Exercise requirements = Take the line that contains "left shoulder: (263, 115)" in the data below and each line after it, through the last, and repeat them unchanged.

* * *

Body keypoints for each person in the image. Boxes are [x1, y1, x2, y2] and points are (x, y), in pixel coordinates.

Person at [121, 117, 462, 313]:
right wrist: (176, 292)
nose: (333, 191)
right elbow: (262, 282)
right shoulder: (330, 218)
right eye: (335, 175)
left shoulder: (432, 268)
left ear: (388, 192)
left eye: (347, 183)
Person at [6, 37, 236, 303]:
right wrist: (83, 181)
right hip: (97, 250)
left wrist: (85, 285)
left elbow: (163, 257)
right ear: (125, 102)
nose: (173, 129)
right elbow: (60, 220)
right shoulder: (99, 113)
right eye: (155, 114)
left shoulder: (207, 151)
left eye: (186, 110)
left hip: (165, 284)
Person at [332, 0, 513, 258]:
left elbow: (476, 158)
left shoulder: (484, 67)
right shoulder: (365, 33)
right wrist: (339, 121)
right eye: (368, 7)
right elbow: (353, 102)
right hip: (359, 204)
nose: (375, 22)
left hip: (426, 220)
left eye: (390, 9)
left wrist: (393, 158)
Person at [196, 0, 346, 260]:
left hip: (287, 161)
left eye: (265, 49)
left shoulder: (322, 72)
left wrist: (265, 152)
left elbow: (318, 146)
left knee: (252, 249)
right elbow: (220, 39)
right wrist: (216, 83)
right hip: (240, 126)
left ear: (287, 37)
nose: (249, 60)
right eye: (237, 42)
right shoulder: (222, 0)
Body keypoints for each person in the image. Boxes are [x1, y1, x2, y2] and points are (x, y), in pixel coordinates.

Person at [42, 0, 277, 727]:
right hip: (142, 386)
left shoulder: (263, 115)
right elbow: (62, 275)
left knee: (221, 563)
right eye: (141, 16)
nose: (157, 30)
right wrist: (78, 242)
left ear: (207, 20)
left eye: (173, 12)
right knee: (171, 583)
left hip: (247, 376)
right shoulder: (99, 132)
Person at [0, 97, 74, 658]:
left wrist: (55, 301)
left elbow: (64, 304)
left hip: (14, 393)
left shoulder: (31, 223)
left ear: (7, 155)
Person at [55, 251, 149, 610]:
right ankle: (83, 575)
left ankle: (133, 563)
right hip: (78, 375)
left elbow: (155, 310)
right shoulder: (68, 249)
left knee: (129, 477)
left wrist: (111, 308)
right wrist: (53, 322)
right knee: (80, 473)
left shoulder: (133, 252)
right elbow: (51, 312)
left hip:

* * *

Answer section =
left shoulder: (263, 115)
right elbow: (62, 275)
left knee: (221, 563)
right eye: (141, 16)
nose: (157, 30)
right wrist: (78, 242)
left ear: (207, 20)
left eye: (173, 12)
right knee: (171, 583)
left hip: (247, 376)
right shoulder: (99, 132)
Person at [0, 97, 74, 658]:
left wrist: (55, 301)
left elbow: (64, 304)
left hip: (14, 393)
left shoulder: (31, 223)
left ear: (7, 155)
Person at [55, 251, 149, 610]:
right ankle: (83, 575)
left ankle: (133, 563)
right hip: (78, 375)
left elbow: (155, 310)
right shoulder: (68, 249)
left knee: (129, 477)
left wrist: (111, 308)
right wrist: (53, 322)
right knee: (80, 473)
left shoulder: (133, 252)
right elbow: (51, 312)
left hip:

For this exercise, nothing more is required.